What you actually keep

Three things follow from doing the work locally, and each one is the kind of thing you only notice when it’s gone.

Privacy is the default, not a setting. Your recordings, notes, and tasks never become someone’s training data, because they never leave. There’s no privacy policy to parse, no toggle buried in settings, no breach that can leak what was never uploaded. The architecture makes the promise — not the terms of service.

You own the work, and the format proves it. Every SR-7 recording is a markdown file with YAML front matter. Every TR-2 task is a plain checkbox in a folder you control. The model touches files you can open, read, and diff yourself. When the output is plain text on your disk, you can verify ownership for yourself instead of trusting a claim about it.

There’s no server to rent. The work runs on a computer you already bought. On-device AI puts that hardware to work instead of routing every transcription and summary through a datacenter that bills you monthly for the privilege — and never quietly enrolls you in someone else’s subscription to use what you already own. There’s no per-seat cloud cost behind the app, which is exactly why these tools can be a one-time purchase. Sync, if you want it, is your own iCloud or Dropbox or git. That pricing model is the only honest one for local-first software: you can’t credibly sell ownership while metering access to a machine you control.

Where the cloud still wins, plainly

There’s no pretending the line is everywhere. If your work needs the deepest reasoning a model can do — long agentic chains, research across a huge corpus, the hardest synthesis — the cloud is the right tool, and we reach for it too.

The distinction is between tools you reason with and tools you think in.

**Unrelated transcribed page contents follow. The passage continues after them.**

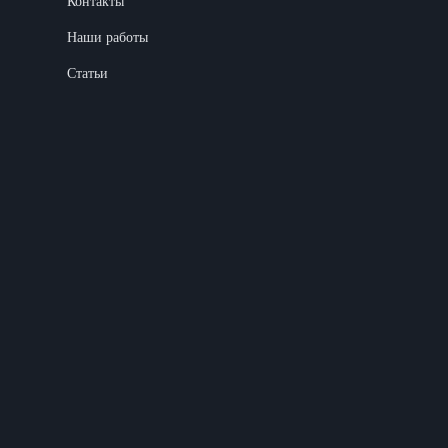
Контакты
Наши работы
Статьи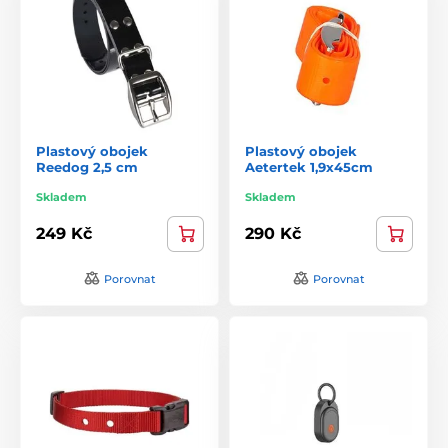
Plastový obojek
Plastový obojek
Reedog 2,5 cm
Aetertek 1,9x45cm
Skladem
Skladem
249 Kč
290 Kč
Porovnat
Porovnat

Reaching for a frontier model to untangle a gnarly problem is a deliberate act with a clear payoff. Capturing a thought, filing a task, skimming a document — those happen constantly, half-consciously, with material too raw and too personal to want it leaving the device for a benefit you can’t feel.

For that layer, on-device is the better tool, and it has been for a while.

Good enough, where good enough is the whole point

These run on Apple’s local stack because the math comes out clean. The capability the cloud adds is small for these jobs. The privacy, ownership, and no-subscription wins are large, and they compound the longer you use the tool.

A thought you haven’t finished thinking deserves to stay on your machine. That’s reason enough.